Il y a de l'intime, en effet, dans ce livre, qui commence d'ailleurs par les mots des détenus. Je n'ai pas trouvé plus intime que cela. Il y est dit : «Ce soir, je fermerai les yeux dans ma cellule pour vous revoir de vive mémoire. Ce soir dans ma tête, il n'y aura pas de nuage gris, ni de lune blême. Il n'y aura plus de murs café-crème. Ce soir, ma cellule sera une scène avec des éclairages d'été, des décors de printemps et un rideau d'eau pour laver ma haine. Sur ma scène il n'y aura pas de portes, ni de fenêtres, non plus la question être ou ne pas être. Ce soir, je fermerai es yeux sans comprendre ce qui m'arrive. Il n'y a rien à comprendre au bonheur quand il arrive. Ce soir, demain soir et pour toujours, je garderai de votre passage parmi nous, brave et belle femme, du rose pour mon âme.»

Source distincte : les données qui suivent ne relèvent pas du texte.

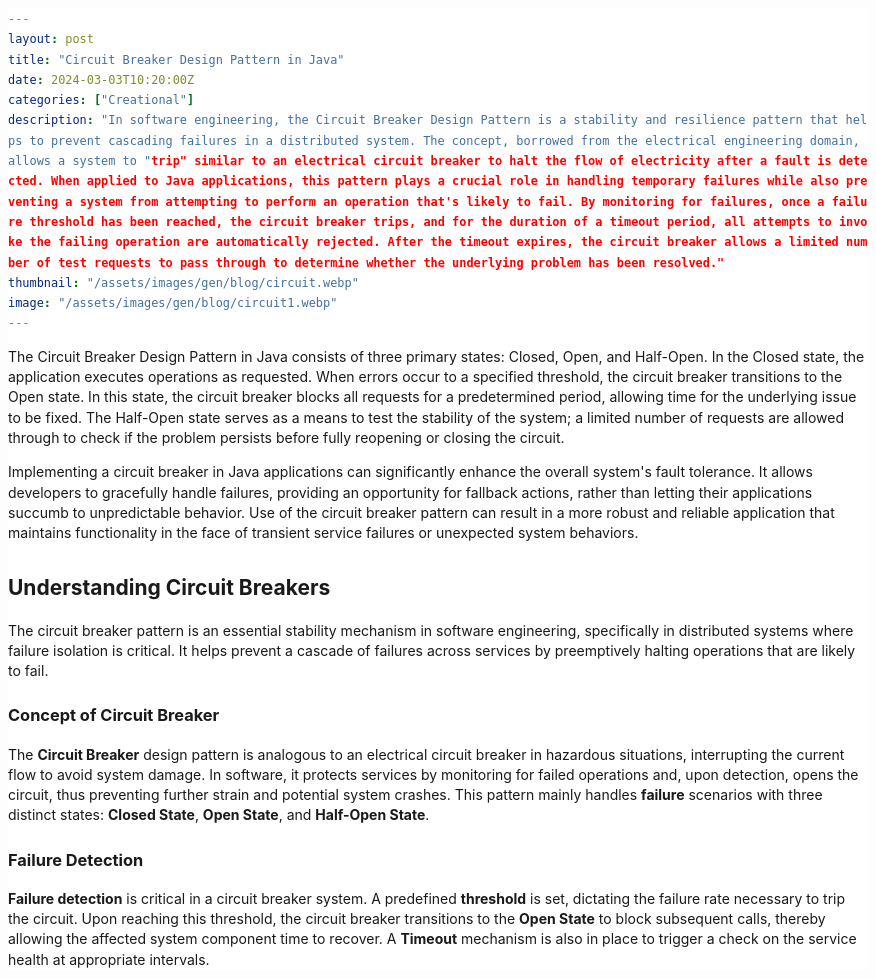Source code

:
 ```yaml
---
layout: post
title: "Circuit Breaker Design Pattern in Java"
date: 2024-03-03T10:20:00Z
categories: ["Creational"]
description: "In software engineering, the Circuit Breaker Design Pattern is a stability and resilience pattern that helps to prevent cascading failures in a distributed system. The concept, borrowed from the electrical engineering domain, allows a system to "trip" similar to an electrical circuit breaker to halt the flow of electricity after a fault is detected. When applied to Java applications, this pattern plays a crucial role in handling temporary failures while also preventing a system from attempting to perform an operation that's likely to fail. By monitoring for failures, once a failure threshold has been reached, the circuit breaker trips, and for the duration of a timeout period, all attempts to invoke the failing operation are automatically rejected. After the timeout expires, the circuit breaker allows a limited number of test requests to pass through to determine whether the underlying problem has been resolved."
thumbnail: "/assets/images/gen/blog/circuit.webp"
image: "/assets/images/gen/blog/circuit1.webp"
---
```


The Circuit Breaker Design Pattern in Java consists of three primary states: Closed, Open, and Half-Open. In the Closed state, the application executes operations as requested. When errors occur to a specified threshold, the circuit breaker transitions to the Open state. In this state, the circuit breaker blocks all requests for a predetermined period, allowing time for the underlying issue to be fixed. The Half-Open state serves as a means to test the stability of the system; a limited number of requests are allowed through to check if the problem persists before fully reopening or closing the circuit.

Implementing a circuit breaker in Java applications can significantly enhance the overall system's fault tolerance. It allows developers to gracefully handle failures, providing an opportunity for fallback actions, rather than letting their applications succumb to unpredictable behavior. Use of the circuit breaker pattern can result in a more robust and reliable application that maintains functionality in the face of transient service failures or unexpected system behaviors.

Understanding Circuit Breakers
------------------------------

The circuit breaker pattern is an essential stability mechanism in software engineering, specifically in distributed systems where failure isolation is critical. It helps prevent a cascade of failures across services by preemptively halting operations that are likely to fail.

### Concept of Circuit Breaker

The **Circuit Breaker** design pattern is analogous to an electrical circuit breaker in hazardous situations, interrupting the current flow to avoid system damage. In software, it protects services by monitoring for failed operations and, upon detection, opens the circuit, thus preventing further strain and potential system crashes. This pattern mainly handles **failure** scenarios with three distinct states: **Closed State**, **Open State**, and **Half-Open State**.

### Failure Detection

**Failure detection** is critical in a circuit breaker system. A predefined **threshold** is set, dictating the failure rate necessary to trip the circuit. Upon reaching this threshold, the circuit breaker transitions to the **Open State** to block subsequent calls, thereby allowing the affected system component time to recover. A **Timeout** mechanism is also in place to trigger a check on the service health at appropriate intervals.
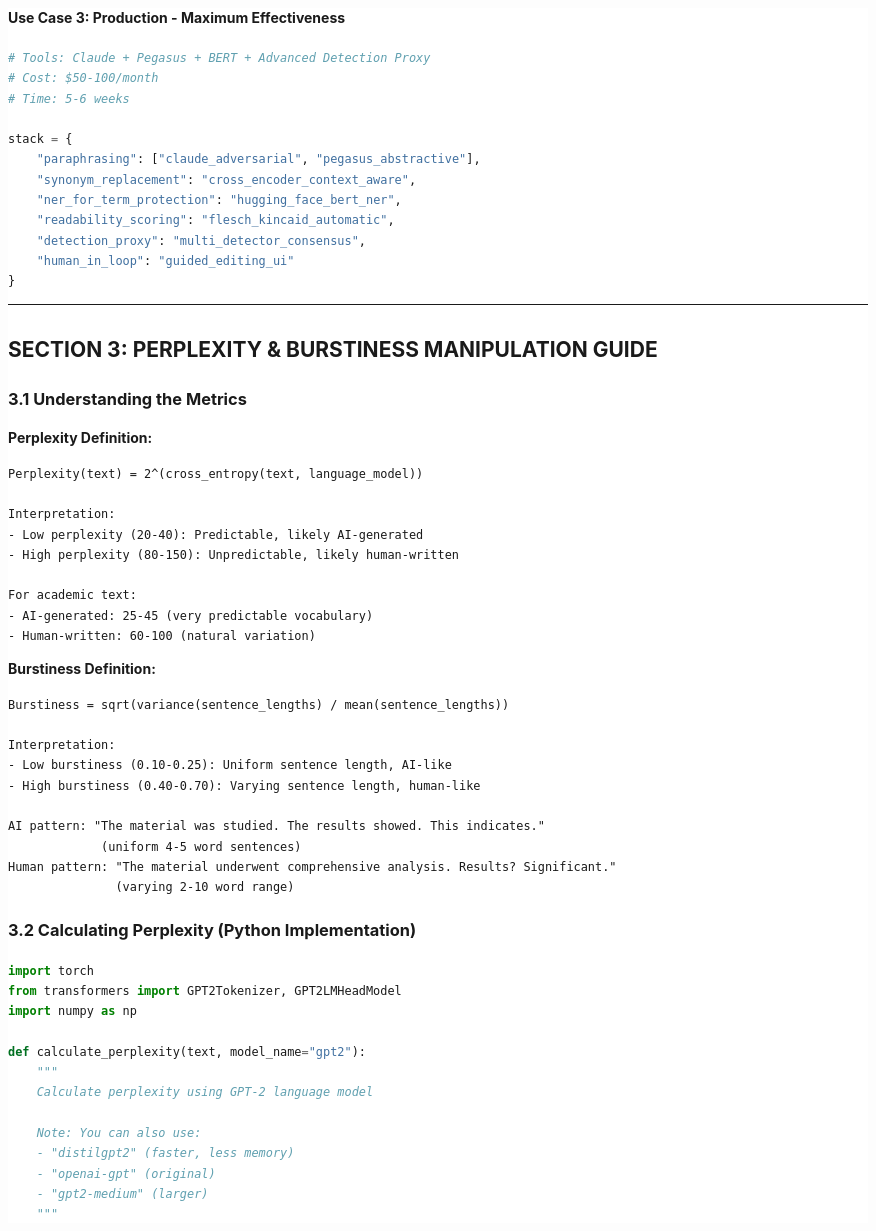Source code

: #### Use Case 3: Production - Maximum Effectiveness
```python
# Tools: Claude + Pegasus + BERT + Advanced Detection Proxy
# Cost: $50-100/month
# Time: 5-6 weeks

stack = {
    "paraphrasing": ["claude_adversarial", "pegasus_abstractive"],
    "synonym_replacement": "cross_encoder_context_aware",
    "ner_for_term_protection": "hugging_face_bert_ner",
    "readability_scoring": "flesch_kincaid_automatic",
    "detection_proxy": "multi_detector_consensus",
    "human_in_loop": "guided_editing_ui"
}
```

---

## SECTION 3: PERPLEXITY & BURSTINESS MANIPULATION GUIDE

### 3.1 Understanding the Metrics

**Perplexity Definition:**
```
Perplexity(text) = 2^(cross_entropy(text, language_model))

Interpretation:
- Low perplexity (20-40): Predictable, likely AI-generated
- High perplexity (80-150): Unpredictable, likely human-written

For academic text:
- AI-generated: 25-45 (very predictable vocabulary)
- Human-written: 60-100 (natural variation)
```

**Burstiness Definition:**
```
Burstiness = sqrt(variance(sentence_lengths) / mean(sentence_lengths))

Interpretation:
- Low burstiness (0.10-0.25): Uniform sentence length, AI-like
- High burstiness (0.40-0.70): Varying sentence length, human-like

AI pattern: "The material was studied. The results showed. This indicates."
             (uniform 4-5 word sentences)
Human pattern: "The material underwent comprehensive analysis. Results? Significant."
               (varying 2-10 word range)
```

### 3.2 Calculating Perplexity (Python Implementation)

```python
import torch
from transformers import GPT2Tokenizer, GPT2LMHeadModel
import numpy as np

def calculate_perplexity(text, model_name="gpt2"):
    """
    Calculate perplexity using GPT-2 language model

    Note: You can also use:
    - "distilgpt2" (faster, less memory)
    - "openai-gpt" (original)
    - "gpt2-medium" (larger)
    """
```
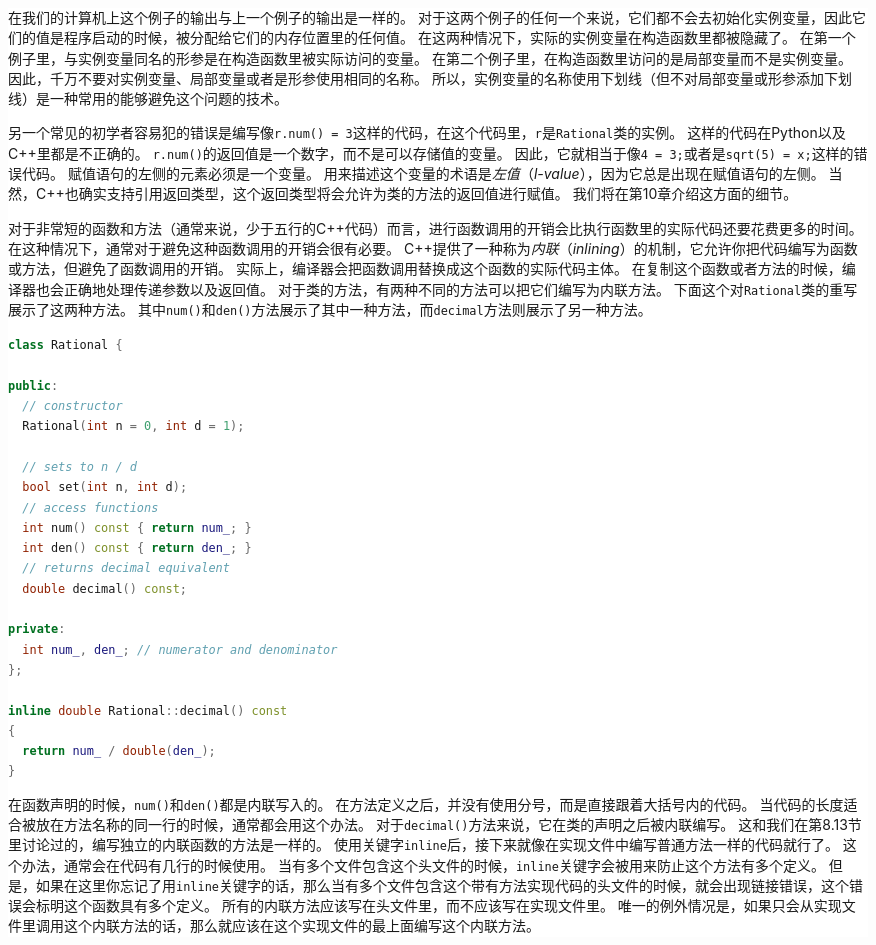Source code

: 在我们的计算机上这个例子的输出与上一个例子的输出是一样的。
对于这两个例子的任何一个来说，它们都不会去初始化实例变量，因此它们的值是程序启动的时候，被分配给它们的内存位置里的任何值。
在这两种情况下，实际的实例变量在构造函数里都被隐藏了。
在第一个例子里，与实例变量同名的形参是在构造函数里被实际访问的变量。
在第二个例子里，在构造函数里访问的是局部变量而不是实例变量。
因此，千万不要对实例变量、局部变量或者是形参使用相同的名称。
所以，实例变量的名称使用下划线（但不对局部变量或形参添加下划线）是一种常用的能够避免这个问题的技术。

另一个常见的初学者容易犯的错误是编写像`r.num() = 3`这样的代码，在这个代码里，`r`是`Rational`类的实例。
这样的代码在Python以及C++里都是不正确的。
`r.num()`的返回值是一个数字，而不是可以存储值的变量。
因此，它就相当于像`4 = 3;`或者是`sqrt(5) = x;`这样的错误代码。
赋值语句的左侧的元素必须是一个变量。
用来描述这个变量的术语是*左值*（*l-value*），因为它总是出现在赋值语句的左侧。
当然，C++也确实支持引用返回类型，这个返回类型将会允许为类的方法的返回值进行赋值。
我们将在第10章介绍这方面的细节。

对于非常短的函数和方法（通常来说，少于五行的C++代码）而言，进行函数调用的开销会比执行函数里的实际代码还要花费更多的时间。
在这种情况下，通常对于避免这种函数调用的开销会很有必要。
C++提供了一种称为*内联*（*inlining*）的机制，它允许你把代码编写为函数或方法，但避免了函数调用的开销。
实际上，编译器会把函数调用替换成这个函数的实际代码主体。
在复制这个函数或者方法的时候，编译器也会正确地处理传递参数以及返回值。
对于类的方法，有两种不同的方法可以把它们编写为内联方法。
下面这个对`Rational`类的重写展示了这两种方法。
其中`num()`和`den()`方法展示了其中一种方法，而`decimal`方法则展示了另一种方法。

```C++
class Rational {

public:
  // constructor
  Rational(int n = 0, int d = 1);

  // sets to n / d
  bool set(int n, int d);
  // access functions
  int num() const { return num_; }
  int den() const { return den_; }
  // returns decimal equivalent
  double decimal() const;

private:
  int num_, den_; // numerator and denominator
};

inline double Rational::decimal() const
{
  return num_ / double(den_);
}
```

在函数声明的时候，`num()`和`den()`都是内联写入的。
在方法定义之后，并没有使用分号，而是直接跟着大括号内的代码。
当代码的长度适合被放在方法名称的同一行的时候，通常都会用这个办法。
对于`decimal()`方法来说，它在类的声明之后被内联编写。
这和我们在第8.13节里讨论过的，编写独立的内联函数的方法是一样的。
使用关键字`inline`后，接下来就像在实现文件中编写普通方法一样的代码就行了。
这个办法，通常会在代码有几行的时候使用。
当有多个文件包含这个头文件的时候，`inline`关键字会被用来防止这个方法有多个定义。
但是，如果在这里你忘记了用`inline`关键字的话，那么当有多个文件包含这个带有方法实现代码的头文件的时候，就会出现链接错误，这个错误会标明这个函数具有多个定义。
所有的内联方法应该写在头文件里，而不应该写在实现文件里。
唯一的例外情况是，如果只会从实现文件里调用这个内联方法的话，那么就应该在这个实现文件的最上面编写这个内联方法。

J'ai écrit tout cela à partir d'une phrase qu'un ex-détenu ma confiée, après une belle rencontre avec les actrices d'une série télévisée extrêmement populaire au Québec à l'époque, «Chambre en ville». Les détenus ont vu les héroïnes de leur série préférée, dont beaucoup d'acteurs sont devenus très connus depuis. Donc il y a de l'intime que je ressens, mais aussi celui des détenus, comme il y a également des coups de gueule, des indignations, des critiques. Ce sont des chroniques écrites sur plusieurs années et la critique la plus importante qu'on en retient est universelle, pouvant se rapporter au Québec comme au Maroc ou ailleurs.
Je fustige ici le degré d'indifférence que les opinions publiques dans le monde entier cultivent et développent à l'égard de l'univers carcéral, particulièrement concernant la réhabilitation des personnes détenues. Il y a de quoi être indigné, parce que c'est le dernier des soucis de beaucoup. On s'intéresse à des problématiques de santé, d'éducation, mais on a l'impression que la prison ne concerne pas les autres, alors qu'elle concerne tout le monde car elle questionne les causes profondes des failles de nos sociétés. Ce sont, à mon sens, des critiques qui s'imposent, que j'expose sans concession, avec ma plume acérée.
Mohamed Lotfi lors du 25e anniversaire de son émission Souverains anonymes, recevant la médaille de l'Assemblée nationale de Christine St-Pierre alors ministre de la Culture.
L'émission Souverains anonymes a eu un grand succès. Où est-ce qu'elle est accessible ?
L'émission est désormais disponible librement sur Internet. Elle est diffusée aussi sur une radio qui l'a toujours relayée, CIBL, et qui fait partie du patrimoine radiophonique communautaire du Québec. J'ai mis en ligne l'émission pendant la période du confinement dû à la crise sanitaire. Faute d'accès direct aux détenus, à cause du risque de Covid-19, j'ai souhaité garder le lien avec eux à travers a radio, d'autant qu'ils étaient doublement confinés, par rapport à nous. Ainsi, ils ont pu écouter Souverains anonymes à travers la radio.
Le programme a longtemps été diffusé sur une trentaine de radios communautaires. Sur Radio Canada, comme j'ai fait beaucoup de reportages, 20% à 30% parmi eux ont été justement des segments en versions de reportages plus courts sur des sujets précis, plus amplement développés dans Souverains anonymes. Radio Canada a été la chaîne qui a donné le plus la parole aux détenus et cela a été une belle expérience.
Depuis trois ans et après le trentième anniversaire, j'ai prévu d'arrêter, mais cela a été difficile à envisager, du jour au lendemain. Je suis retourné donc en prison en proposant un format plus simple, avec des ateliers de théâtre et des invitations moins régulières. La dernière a été avec une professeure de yoga et j'inviterai, bientôt, un chanteur d'origine marocaine ayant participé à The Voice (La Voix au Québec).